Work instructions ▸ Pick up the forum thread welcoming Siberia as the new Italian-English moderator and keep it going from the point where it stops.

Passage to read ▸
# Siberia is our newest Italian-English moderator



## mkellogg

Hi everybody,

I'm pleased to announce that Siberia is now a moderator of the Italian-English forum.

Siberia, I'm quite happy to have you on the team with us now! 

Mike


----------



## Vanda

Siberia is out of the fridge! (I know, you are tired of that joke, right?)

Welcome to the team!​


----------



## Paulfromitaly

Welcome Sib!
I'm glad you're one of the team!


----------



## TrentinaNE

Congratulazioni, Siberia.  Ti auguro molto successo.  

Elisabetta


----------



## fsabroso

Siberia:

¡ Bienvenida al "otro lado" !


----------



## Siberia

Thanks,
I hadn't seen this thread at all
"quite happy Mike"?  In my area of the world that is a no no!!! LOL
Siberia


----------



## Paulfromitaly

Siberia said:


> Thanks,
> I hadn't seen this thread at all
> "quite happy Mike"?  In my area of the world that is a no no!!! LOL
> Siberia


Rite 
Maybe Mike wanted to say he's _pretty_ happy..


----------



## Gévy

Bienvenida, Siberia! 

Bisous,

Gévy


----------



## samanthalee

The first time I heard of the word "Siberia" was in a DHL television advertisement...

Supplied records ▸
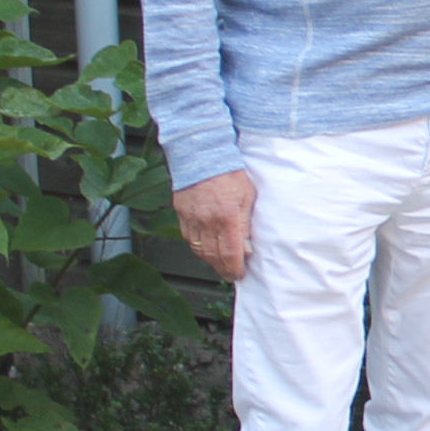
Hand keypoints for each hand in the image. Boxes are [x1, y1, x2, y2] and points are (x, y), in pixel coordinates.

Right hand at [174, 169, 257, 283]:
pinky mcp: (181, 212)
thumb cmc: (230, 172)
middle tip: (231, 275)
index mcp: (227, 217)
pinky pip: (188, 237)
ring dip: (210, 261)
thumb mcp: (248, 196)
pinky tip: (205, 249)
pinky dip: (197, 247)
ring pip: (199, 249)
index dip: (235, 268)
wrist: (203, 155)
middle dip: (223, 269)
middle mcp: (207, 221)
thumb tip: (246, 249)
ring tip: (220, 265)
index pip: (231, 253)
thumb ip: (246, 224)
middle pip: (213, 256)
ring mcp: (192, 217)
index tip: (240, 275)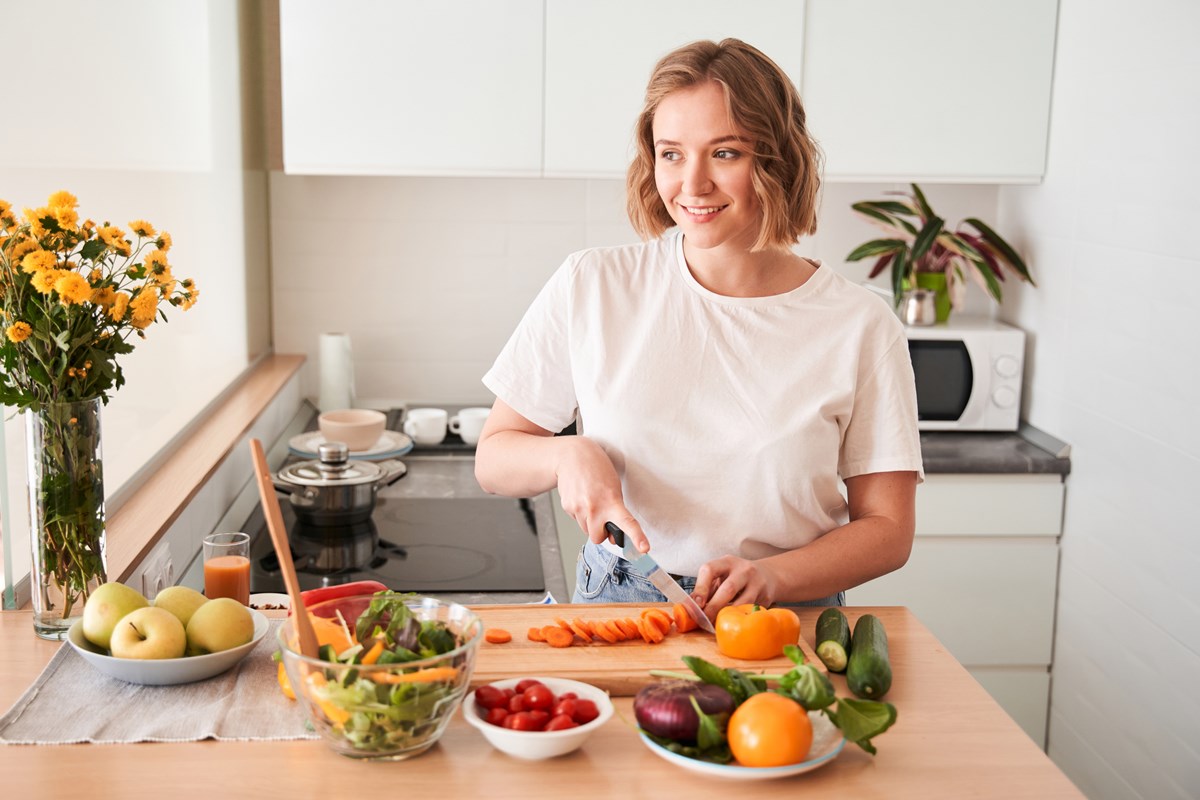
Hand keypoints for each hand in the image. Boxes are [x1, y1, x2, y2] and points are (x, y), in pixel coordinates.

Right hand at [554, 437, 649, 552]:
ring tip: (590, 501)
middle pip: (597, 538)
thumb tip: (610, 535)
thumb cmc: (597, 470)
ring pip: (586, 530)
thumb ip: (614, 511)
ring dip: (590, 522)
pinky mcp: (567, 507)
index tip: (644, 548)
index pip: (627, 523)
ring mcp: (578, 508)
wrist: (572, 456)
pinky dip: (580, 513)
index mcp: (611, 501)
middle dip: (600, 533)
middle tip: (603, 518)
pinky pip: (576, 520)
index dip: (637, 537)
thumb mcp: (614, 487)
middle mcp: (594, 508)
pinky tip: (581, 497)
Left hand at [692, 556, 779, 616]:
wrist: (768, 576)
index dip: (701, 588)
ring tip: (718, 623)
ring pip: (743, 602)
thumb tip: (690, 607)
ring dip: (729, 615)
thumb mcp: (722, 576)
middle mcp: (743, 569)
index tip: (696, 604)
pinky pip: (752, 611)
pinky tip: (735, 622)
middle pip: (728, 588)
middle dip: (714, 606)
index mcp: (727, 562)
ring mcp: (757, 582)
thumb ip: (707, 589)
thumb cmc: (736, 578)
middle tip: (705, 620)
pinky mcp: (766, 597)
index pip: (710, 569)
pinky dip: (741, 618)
==
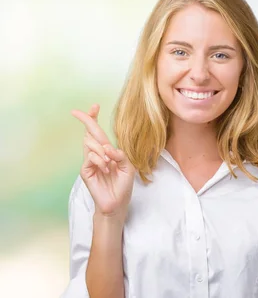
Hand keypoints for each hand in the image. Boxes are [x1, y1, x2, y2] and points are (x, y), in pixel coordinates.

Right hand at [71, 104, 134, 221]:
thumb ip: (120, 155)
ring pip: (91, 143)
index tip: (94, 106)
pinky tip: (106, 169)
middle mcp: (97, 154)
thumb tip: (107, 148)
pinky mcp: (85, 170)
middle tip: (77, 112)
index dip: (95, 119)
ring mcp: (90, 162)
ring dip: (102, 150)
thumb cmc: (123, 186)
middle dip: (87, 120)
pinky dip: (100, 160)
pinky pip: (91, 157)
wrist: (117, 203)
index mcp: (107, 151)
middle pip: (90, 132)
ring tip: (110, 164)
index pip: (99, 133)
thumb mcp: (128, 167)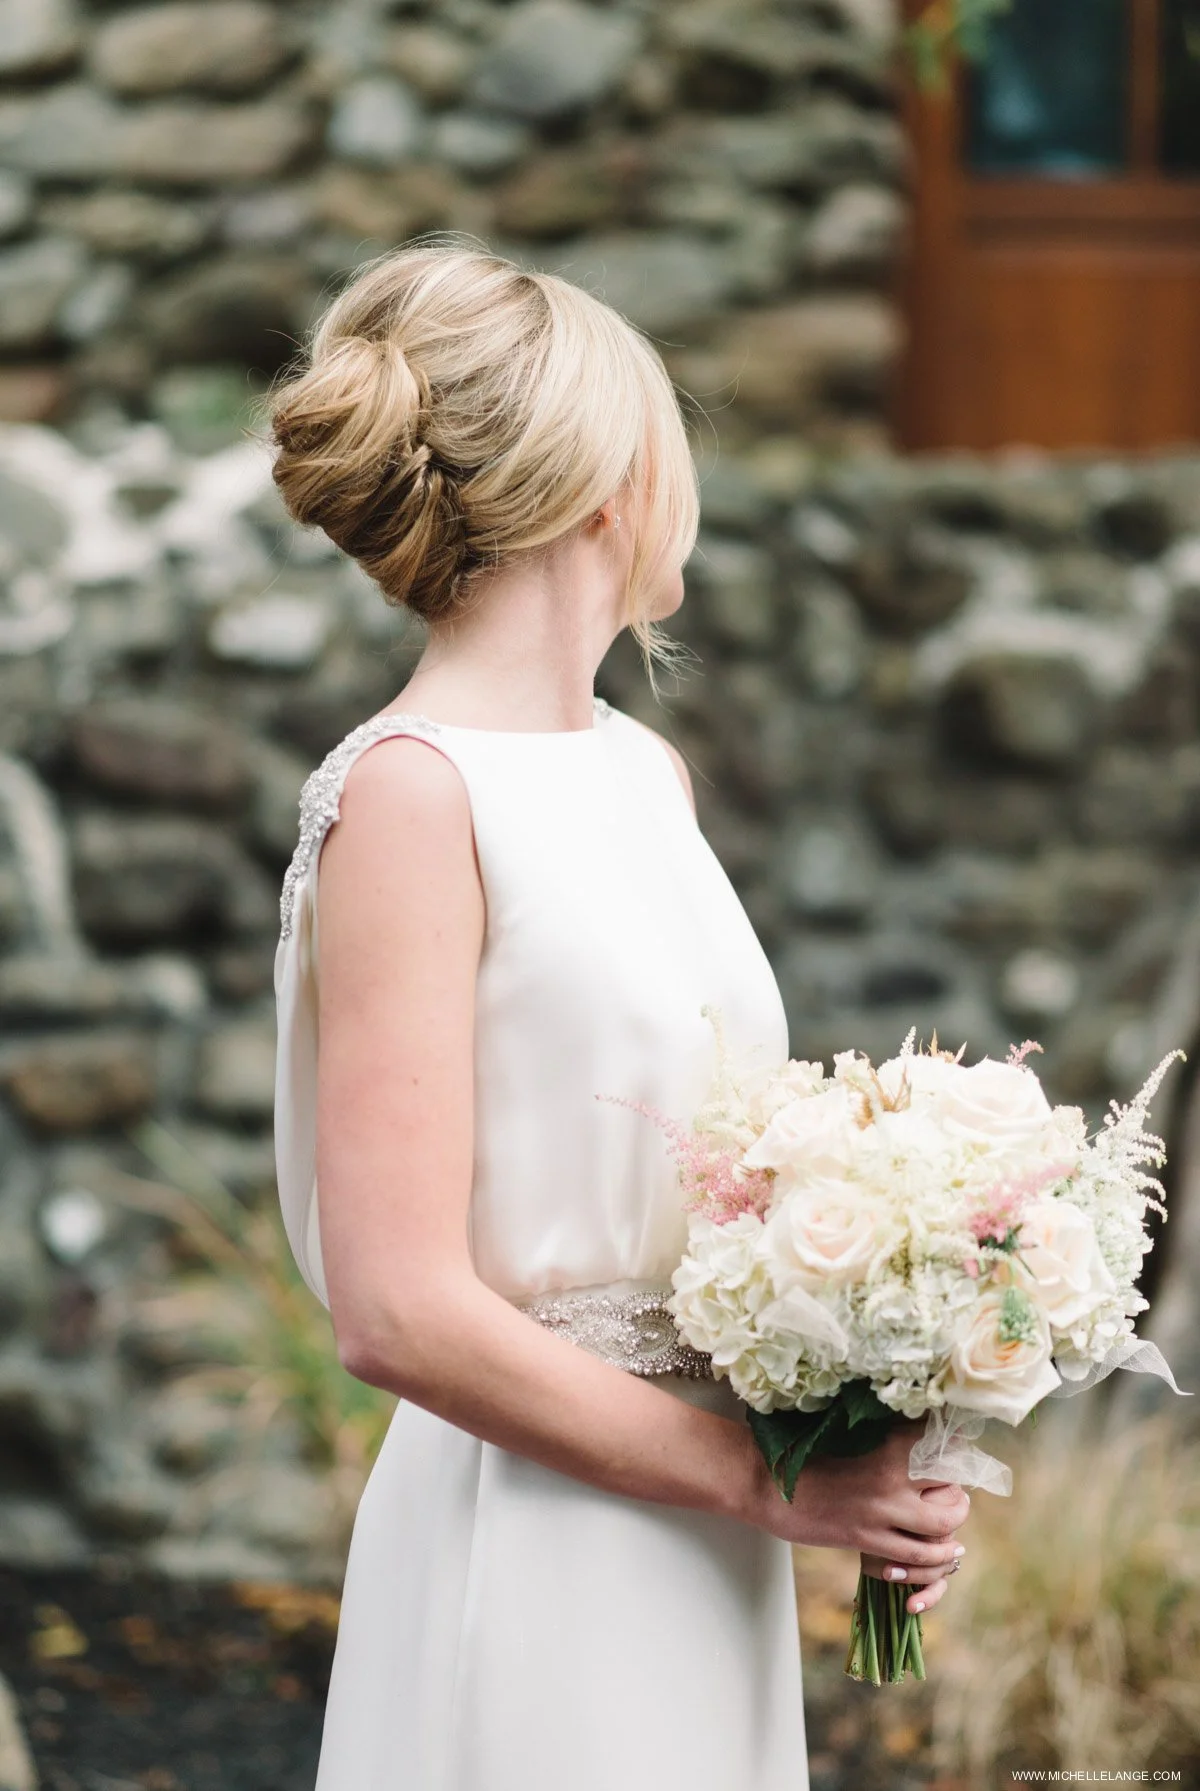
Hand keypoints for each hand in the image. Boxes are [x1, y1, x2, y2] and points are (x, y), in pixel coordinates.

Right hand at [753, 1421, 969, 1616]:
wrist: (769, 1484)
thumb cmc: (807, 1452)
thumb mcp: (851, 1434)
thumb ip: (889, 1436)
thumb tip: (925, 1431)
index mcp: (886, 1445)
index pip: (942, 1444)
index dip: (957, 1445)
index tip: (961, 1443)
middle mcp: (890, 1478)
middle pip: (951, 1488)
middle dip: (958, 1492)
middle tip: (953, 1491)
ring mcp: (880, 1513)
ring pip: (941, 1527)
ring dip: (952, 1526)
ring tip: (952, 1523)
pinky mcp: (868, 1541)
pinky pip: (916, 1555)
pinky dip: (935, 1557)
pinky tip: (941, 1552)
...
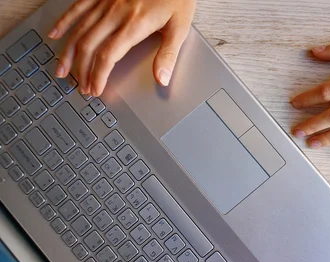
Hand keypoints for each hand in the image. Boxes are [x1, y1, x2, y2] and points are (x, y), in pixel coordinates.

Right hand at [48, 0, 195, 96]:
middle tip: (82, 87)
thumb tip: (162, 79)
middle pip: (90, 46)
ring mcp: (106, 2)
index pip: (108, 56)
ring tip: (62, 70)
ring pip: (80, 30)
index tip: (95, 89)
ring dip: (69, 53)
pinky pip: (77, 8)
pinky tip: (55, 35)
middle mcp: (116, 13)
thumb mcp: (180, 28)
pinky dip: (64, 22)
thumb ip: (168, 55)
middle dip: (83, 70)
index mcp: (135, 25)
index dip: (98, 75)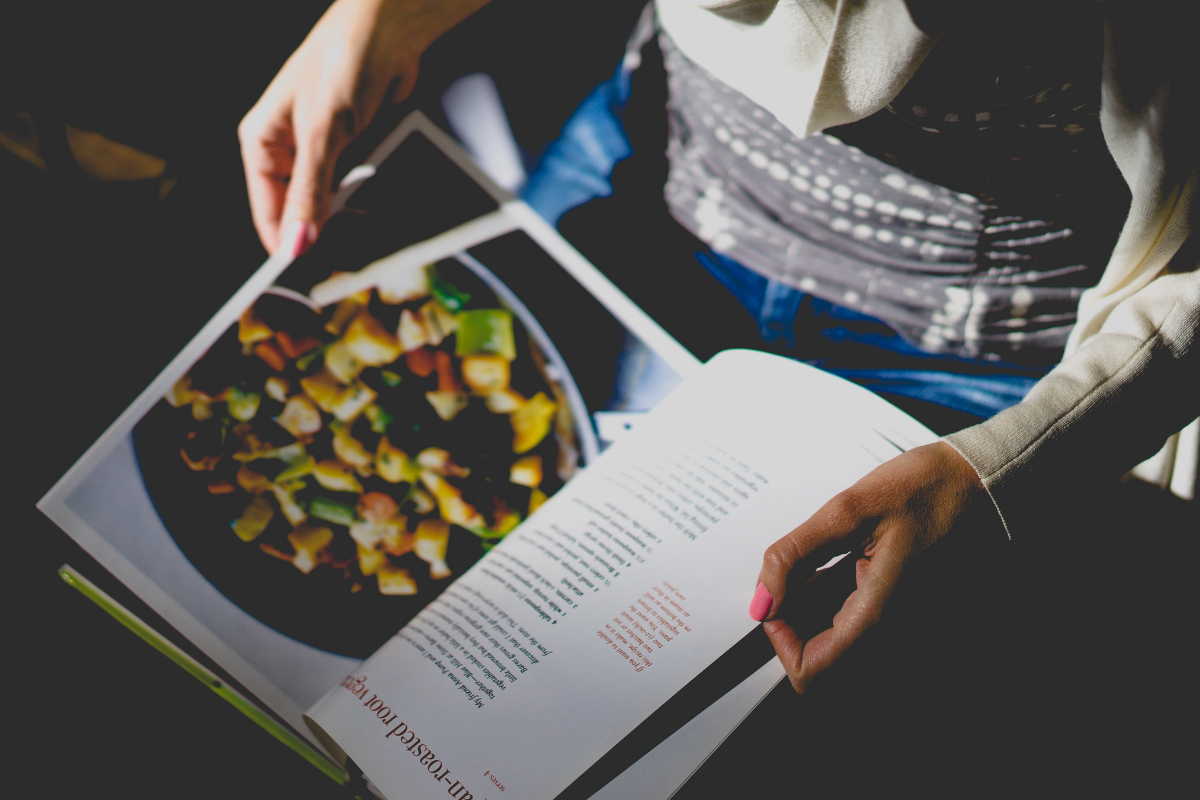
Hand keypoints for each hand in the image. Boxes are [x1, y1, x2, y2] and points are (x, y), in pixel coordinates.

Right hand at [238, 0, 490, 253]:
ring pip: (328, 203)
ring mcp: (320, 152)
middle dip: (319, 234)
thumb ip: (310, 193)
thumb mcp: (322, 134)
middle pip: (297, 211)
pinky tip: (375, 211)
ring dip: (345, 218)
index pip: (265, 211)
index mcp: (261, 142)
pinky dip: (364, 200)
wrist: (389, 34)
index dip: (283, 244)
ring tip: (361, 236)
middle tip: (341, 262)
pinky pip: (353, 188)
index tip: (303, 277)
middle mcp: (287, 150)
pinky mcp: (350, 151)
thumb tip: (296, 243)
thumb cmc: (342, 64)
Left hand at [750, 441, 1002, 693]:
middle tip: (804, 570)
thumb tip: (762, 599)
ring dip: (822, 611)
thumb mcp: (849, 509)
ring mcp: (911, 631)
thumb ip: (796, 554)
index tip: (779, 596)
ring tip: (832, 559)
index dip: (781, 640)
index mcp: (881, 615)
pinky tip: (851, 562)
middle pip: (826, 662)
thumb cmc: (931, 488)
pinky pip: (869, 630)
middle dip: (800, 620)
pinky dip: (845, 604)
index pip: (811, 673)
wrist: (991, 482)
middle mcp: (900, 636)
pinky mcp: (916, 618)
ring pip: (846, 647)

Exercise result ▸
Welcome to the team.


----------



## GavinW

Congrats! You'll be an asset to what is already a great team.


----------



## sam1978

Congratulations, Siberia!!


----------



## LV4-26

Congratulations, Siberia.
I like this name. It reminds me of Yes (the group).


----------



## Flaminius

Warm welcomes to you, Siberia!


----------



## Siberia

LV4-26 said:


> Congratulations, Siberia.
> I like this name. It reminds me of Yes (the group).




A very , very good guess!!
Thanks
Siberia


----------



## ILT

Welcome on  board Siberia!

ILT


----------



## pyan

Welcome, Siberia.

I'm *very* happy to see you on board.


----------



## Angel.Aura

Tante congratulazioni, Siberia!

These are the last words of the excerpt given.